Bir gözlük camı ardında seyrediyorum, önümde öylece akıp giden hayatı. Kulağımda Sıla, ‘kendime sarılıyorum der gibi gözleri herşeyden çok bu koyuyor bana’ diyor.. bu Sıla da ne güzel yazıyor arkadaş diye düşünüyorum. Hayat akmaya devam ediyor..

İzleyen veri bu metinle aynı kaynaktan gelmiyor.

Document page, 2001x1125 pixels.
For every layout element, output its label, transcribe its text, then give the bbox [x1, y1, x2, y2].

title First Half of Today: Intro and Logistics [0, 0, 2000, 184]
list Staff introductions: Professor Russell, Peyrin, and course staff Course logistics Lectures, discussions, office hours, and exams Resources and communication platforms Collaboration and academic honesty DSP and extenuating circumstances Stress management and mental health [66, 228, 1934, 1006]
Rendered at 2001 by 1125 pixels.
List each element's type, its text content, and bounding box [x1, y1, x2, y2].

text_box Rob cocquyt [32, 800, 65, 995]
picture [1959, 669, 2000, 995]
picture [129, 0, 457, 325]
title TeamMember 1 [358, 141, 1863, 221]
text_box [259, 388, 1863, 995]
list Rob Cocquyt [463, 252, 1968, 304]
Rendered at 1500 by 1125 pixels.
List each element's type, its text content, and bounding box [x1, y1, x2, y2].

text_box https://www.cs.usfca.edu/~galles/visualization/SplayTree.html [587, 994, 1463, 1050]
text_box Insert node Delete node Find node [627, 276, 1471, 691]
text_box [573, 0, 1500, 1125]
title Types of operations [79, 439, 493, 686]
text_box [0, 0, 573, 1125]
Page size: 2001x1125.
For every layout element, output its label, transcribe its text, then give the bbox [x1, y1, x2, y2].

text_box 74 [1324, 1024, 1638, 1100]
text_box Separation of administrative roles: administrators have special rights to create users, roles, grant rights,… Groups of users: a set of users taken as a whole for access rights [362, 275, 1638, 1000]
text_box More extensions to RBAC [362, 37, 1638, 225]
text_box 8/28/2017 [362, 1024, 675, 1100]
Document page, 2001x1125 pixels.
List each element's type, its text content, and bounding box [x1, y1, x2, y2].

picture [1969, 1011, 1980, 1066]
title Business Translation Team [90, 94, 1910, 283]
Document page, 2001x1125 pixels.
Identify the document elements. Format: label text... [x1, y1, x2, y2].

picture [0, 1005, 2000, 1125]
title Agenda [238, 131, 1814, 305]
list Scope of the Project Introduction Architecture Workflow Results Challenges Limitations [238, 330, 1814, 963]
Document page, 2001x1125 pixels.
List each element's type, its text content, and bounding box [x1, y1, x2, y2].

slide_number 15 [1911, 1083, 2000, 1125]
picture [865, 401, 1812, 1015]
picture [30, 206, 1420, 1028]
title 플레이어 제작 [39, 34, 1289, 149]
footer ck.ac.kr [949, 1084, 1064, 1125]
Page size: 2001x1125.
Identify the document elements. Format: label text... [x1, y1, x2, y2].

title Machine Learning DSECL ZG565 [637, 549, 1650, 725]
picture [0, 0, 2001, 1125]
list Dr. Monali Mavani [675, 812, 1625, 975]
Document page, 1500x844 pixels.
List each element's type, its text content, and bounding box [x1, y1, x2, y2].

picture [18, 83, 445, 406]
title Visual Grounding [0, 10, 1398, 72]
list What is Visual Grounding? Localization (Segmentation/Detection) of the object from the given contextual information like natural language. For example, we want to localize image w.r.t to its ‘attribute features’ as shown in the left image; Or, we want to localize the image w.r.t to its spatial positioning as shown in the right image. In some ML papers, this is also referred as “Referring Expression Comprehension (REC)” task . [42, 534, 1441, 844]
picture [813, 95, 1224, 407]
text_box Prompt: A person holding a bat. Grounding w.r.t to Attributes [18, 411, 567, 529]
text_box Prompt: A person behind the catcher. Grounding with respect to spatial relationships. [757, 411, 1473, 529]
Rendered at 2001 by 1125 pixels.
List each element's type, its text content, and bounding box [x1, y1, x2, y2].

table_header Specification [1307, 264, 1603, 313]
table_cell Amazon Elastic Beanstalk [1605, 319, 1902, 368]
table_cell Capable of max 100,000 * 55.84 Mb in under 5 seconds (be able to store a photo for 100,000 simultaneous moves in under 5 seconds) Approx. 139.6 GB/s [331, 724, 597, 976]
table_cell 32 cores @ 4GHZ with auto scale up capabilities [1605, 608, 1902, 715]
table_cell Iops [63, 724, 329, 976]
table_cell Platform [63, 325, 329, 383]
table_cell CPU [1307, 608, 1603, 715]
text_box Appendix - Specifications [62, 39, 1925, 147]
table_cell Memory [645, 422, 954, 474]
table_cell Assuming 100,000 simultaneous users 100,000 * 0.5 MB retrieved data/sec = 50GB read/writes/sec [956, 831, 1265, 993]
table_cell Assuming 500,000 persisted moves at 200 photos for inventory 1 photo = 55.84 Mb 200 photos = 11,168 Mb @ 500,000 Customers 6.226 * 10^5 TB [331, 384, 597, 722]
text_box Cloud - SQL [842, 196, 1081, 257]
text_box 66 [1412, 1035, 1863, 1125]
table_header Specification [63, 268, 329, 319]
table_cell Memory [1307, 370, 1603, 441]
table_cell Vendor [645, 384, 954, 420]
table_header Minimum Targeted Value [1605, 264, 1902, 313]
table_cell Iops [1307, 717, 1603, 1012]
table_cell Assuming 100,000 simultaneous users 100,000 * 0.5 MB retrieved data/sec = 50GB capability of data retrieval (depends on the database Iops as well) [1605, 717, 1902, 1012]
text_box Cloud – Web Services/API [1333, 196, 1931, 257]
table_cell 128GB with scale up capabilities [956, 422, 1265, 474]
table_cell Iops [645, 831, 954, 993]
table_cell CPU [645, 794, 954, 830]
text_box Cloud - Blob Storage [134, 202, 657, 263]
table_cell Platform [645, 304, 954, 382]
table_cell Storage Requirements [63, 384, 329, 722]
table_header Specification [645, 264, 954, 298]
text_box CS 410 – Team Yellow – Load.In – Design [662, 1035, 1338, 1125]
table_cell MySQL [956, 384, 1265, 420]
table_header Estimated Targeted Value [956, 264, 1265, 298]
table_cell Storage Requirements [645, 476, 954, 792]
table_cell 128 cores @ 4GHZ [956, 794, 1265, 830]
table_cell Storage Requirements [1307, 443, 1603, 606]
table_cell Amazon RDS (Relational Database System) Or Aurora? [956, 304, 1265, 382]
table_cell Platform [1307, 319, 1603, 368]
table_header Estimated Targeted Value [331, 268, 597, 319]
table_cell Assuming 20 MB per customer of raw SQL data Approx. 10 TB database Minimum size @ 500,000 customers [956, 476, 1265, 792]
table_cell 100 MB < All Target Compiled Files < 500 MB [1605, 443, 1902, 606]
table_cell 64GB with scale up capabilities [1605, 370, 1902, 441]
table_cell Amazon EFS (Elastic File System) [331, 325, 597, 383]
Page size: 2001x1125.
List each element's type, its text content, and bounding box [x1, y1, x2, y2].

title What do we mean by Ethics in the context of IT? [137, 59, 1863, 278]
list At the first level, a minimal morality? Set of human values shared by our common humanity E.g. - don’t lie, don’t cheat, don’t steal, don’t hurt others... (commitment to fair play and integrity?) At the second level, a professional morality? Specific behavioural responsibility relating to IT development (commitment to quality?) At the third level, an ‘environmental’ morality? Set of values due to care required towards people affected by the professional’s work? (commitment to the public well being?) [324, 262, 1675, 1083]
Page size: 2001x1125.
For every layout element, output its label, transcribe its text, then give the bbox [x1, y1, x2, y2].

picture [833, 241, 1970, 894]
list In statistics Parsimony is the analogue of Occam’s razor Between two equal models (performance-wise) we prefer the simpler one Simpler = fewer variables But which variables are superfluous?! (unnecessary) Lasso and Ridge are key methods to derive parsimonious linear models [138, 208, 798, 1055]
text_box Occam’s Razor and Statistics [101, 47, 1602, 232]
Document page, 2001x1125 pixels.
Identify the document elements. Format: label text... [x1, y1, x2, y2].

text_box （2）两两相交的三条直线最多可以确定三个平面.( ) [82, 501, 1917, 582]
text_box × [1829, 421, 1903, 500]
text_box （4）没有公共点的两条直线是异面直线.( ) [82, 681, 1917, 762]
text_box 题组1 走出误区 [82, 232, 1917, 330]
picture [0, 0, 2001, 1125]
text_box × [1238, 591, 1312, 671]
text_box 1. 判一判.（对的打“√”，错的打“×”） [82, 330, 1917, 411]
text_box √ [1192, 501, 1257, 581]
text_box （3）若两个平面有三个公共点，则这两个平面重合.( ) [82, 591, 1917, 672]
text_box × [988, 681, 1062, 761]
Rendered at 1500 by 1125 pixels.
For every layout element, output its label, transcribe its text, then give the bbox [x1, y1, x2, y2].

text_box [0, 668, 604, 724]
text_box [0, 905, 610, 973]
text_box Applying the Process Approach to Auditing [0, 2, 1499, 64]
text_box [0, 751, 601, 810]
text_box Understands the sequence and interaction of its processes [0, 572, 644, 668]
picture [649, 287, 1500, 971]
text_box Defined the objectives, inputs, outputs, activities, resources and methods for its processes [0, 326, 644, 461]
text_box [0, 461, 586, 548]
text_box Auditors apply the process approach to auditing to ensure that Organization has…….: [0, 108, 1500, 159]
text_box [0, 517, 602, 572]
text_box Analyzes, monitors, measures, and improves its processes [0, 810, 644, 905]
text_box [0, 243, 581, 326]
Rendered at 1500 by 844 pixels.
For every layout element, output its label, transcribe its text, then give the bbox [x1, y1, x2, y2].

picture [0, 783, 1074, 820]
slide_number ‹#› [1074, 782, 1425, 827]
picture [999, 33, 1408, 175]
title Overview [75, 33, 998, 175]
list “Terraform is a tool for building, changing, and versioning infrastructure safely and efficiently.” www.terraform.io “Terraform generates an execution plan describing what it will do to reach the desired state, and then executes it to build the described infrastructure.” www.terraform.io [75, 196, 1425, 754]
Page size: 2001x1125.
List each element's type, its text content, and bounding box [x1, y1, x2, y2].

Öğlen saatleri. Eylül ortası olmuş ama bizim buralar hep yaz, insanların vücudunda denizin tuzunu görüyorum. Hayat akıyor, ben duruyorum. Ne zamandır böyle durduğumu bilmiyorum bile. Düşünüyorum. Bu insanlar hem nasıl bu kadar umursamayıp, hem de herşey hakkında söz söyleme hakkını kendilerinde nasıl buluyorlar ? İki düşün bir konuş sözü geliyor aklıma. Bırak ikinciyi insanlar düşünmek eyleminden bir haber. Bu devirde düşünen insan bulmak zor. İyi kötü düşünebilen de bu hakkını kendinde kullanıyor genelde.. sende mi bir problem var acaba diyorum kendime. Zira sen severken bile düşünüyorsun.. ‘kırar mıyım? İncitir miyim?’ belki de düşünmenin yer bulmaması gereken tek şey sevmek. Biri akılda biri kalpte. Ama ben onları bile birbirine karıştırıyorum. Ama hayatımda ilk kez düşünmeden bir denize atladım ben bugün. Sınırlarımdan çizgilerimden sıyrıldım. O küçücük cam fanusumu kırıp ‘göze aldım’ ben bugün. Nasıl mı? Seviyorum çünkü..
Şimdilik müsaadenizle, ben o denizde yüzmeye gidiyorum.